Apr. 19 Clanranald is elected chief. Resolved that clan crest and coat of arms should be crest of the society. Membership now said to be 100.

Sept. 13 Clanranald welcomed by deputation to Glasgow. Piped from railway station to Bath Hotel where toasted “with Highland honours.”

1891

Feb.7 First social gathering held in the Berkeley hall. St. Andrews Halls chaired by Lord Kingsburgh supported by Aeneas MacDonell of Morar and including on the platform Alexander MacDonald Govan Town Clerk, who was to chair the reorganisation meetings in April 1894 and to lead the society throughout that year and well into the next. Also on the platform. Alexander Carmichael the great Celtic antiquarian, and Rev. Angus MacDonald. Killearnan. who was to be one of the society’s famous historians.
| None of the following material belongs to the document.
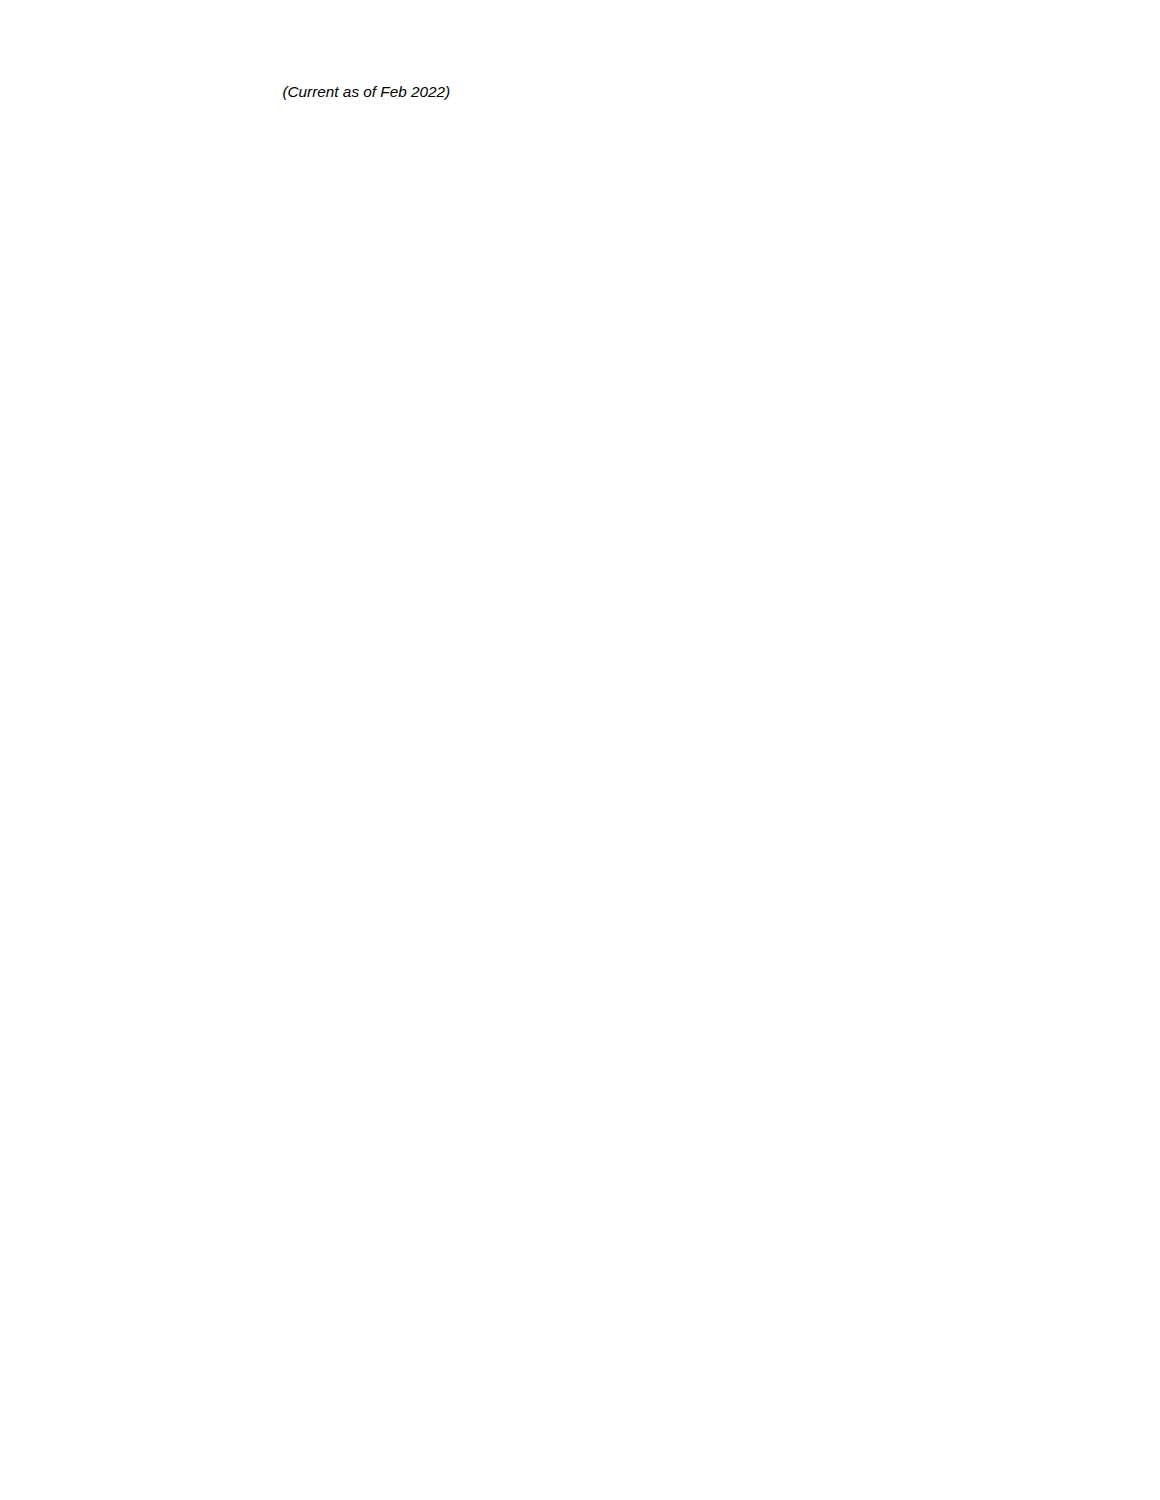(Current as of Feb 2022)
During the course of the evening, a Gaelic song composed specially for the occasion by Mrs Mary MacPherson (a MacDonald by birth and the clan society’s bardess) was sung by her. A John MacDonald (it could have been secretary) also sung Gaelic songs which it was reported “took well”. The event was so popular that many people could not get into the hall and an apology to those denied admittance had to be printed the following week in the “Oban Times”.

Apr. 24 Two members from Glasgow go through to Edinburgh to help found the Edinburgh society – Alexander MacDonald, who was probably the Govan Town Clerk, and John the secretary.

May 9 Annual meeting. Aeneas MacDonell in the chair. Move to include other than MacDonalds and MacDonells defeated. Secretary reports “branch” of the society formed in Edinburgh also that a branch was to be established in Greenock and that it was proposed to form branches in other districts of the Highlands. Membership said to be 270.

1892

Feb. 5 Largely attended Clan gathering in the City Hall. Grand March led off by Aeneas MacDonell. Among those present were female representatives of the ancient family of Keppoch who came from London specially to attend. Grand March led off by Aeneas with Mrs MacDonell (great grand daughter of Keppoch of the ’45 who was killed at Culloden at the head of his clan). Next came Alexander Carmichael with one of Mrs MacDonell’s six daughters (probably Josephine) followed by Alexander MacDonald of Balranald with Alice MacDonell, bardess of the society and authoress of a special Ode to the Clan – Rouse ye children of MacDonald etc.

1893

Jan. Annual gathering in the Grand Hall, Waterloo Rooms. Concert by Clan choir and solo artistes (all MacDonalds) chaired by Archbishop Alexander MacDonald of St Andrews and Edinburgh, attended also by representatives of clans MacKay, Campbell, Fraser, MacLeod, MacKenzie and of the Uist and Barra and Mull and lona Associations.

Apr. 20 Concert given by Clan MacDonald choir in the Waterloo Rooms. Among the songs, the Ode to the Clan written by Alice.

1894

Mar. 31 Gaelic and English concert held by the Greenock branch of the Clan MacDonald Association (referred to as “this flourishing association”).

Apr. 13 Reorganisation meeting of “ladies and gentlemen interested in the Clan MacDonald Society. John (superintendent to the mission to the blind) and treasurer of the society proposed that assistant secretary Ranald W. (the lawyer) should be requested to call a general meeting of the society in order to consult as to measures which ought to be taken in the interests of the society. John the secretary was recorded as being present but it was not he who was asked to undertake this task.

Apr. 19 Social meeting of the Clan MacDonald Society was held in the Waterloo Rooms. Glasgow. under the presidency of Alexander MacDonald, Govan Town Clerk, who said, “This is the fourth annual meeting of the Clan MacDonald Society of Glasgow – but it isn’t to be regarded as being so in the sense of the three preceding large gatherings. It was. I believe, considered better that for this year at least we should call a halt to date to rearrange our ranks and strengthen our organisation before resuming in the usual period of the year, those large social assemblies which demand a great deal of preliminary labour and considerable expense

It was the start of a new regime but perhaps only in the sense that John of Buchan Street was no longer among the administrators or even on the council.